=== Artikel ===

Setahun yang lalu, kalau tidak salah, aku terakhir melintasi jalan tol Waru-Gempol. Pemandangannya sama persis seperti yang kamu ceritakan: hamparan sawah nan hijau, desa-desa dan pabrik yang saling berjabat tangan, dan Gunung Semeru yang anteng duduk memangku semua dunia mimpi orang Jawa.
Aku sungguh sangat takjub melihat Semeru. Gunung Merapi yang biasa aku lihat dulu setiap berangkat kerja rasanya tidak ada apa-apanya. Bedanya, Merapi terlihat cantik sekali karena dari Jalan Monjali (sekarang namanya jadi Jalan Nyi Tjondrokilo), kalau cuacanya cerah, kamu bisa melihat bibir kawah Gunung Merapi. Melihat hal itu mungkin kamu akan merasa bahwa alam memiliki hak istimewa untuk membunuh manusia. Perasaan yang sama kalau kamu melihat laut yang luas dan tenang.
”Di balik sawah dan desa itu ada banyak candi,” katamu.
“Oh ya? Candi apa aja?” Tanyaku.
Bukannya menjawab, kamu malah membuka kaca dan memintaku mematikan AC mobil. Lalu memintaku mencarikan korek dan membuatku repot karena harus mencari korek di panel pintu sedangkan saat itu aku harus mengemudikan mobil. Setelah mendapatkan korek, kamu membuka sebungkus rokok, mengambil sebatang dan menyalakannya, kemudian memegang leherku, dan menciumku. Dulu kita kayaknya sering banget ya jalan-jalan, ke Malang, Porong, Pasuruan. Sampai sekarang aku masih belum sempat beli es campur (atau es teler?) dan bakso yang enak banget di Pasuruan.

=== Baris Tersimpan ===

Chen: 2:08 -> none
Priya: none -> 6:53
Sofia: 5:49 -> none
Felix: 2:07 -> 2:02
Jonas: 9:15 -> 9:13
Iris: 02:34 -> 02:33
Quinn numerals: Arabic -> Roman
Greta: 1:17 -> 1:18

===

◆ **Tugas**
Menurut artikel di atas, apa nama Jalan Monjali sekarang? Tolong jawab dalam satu kalimat.

◆ **Jawaban Akhir**
Jalan Monjali sekarang bernama Jalan Nyi Tjondrokilo.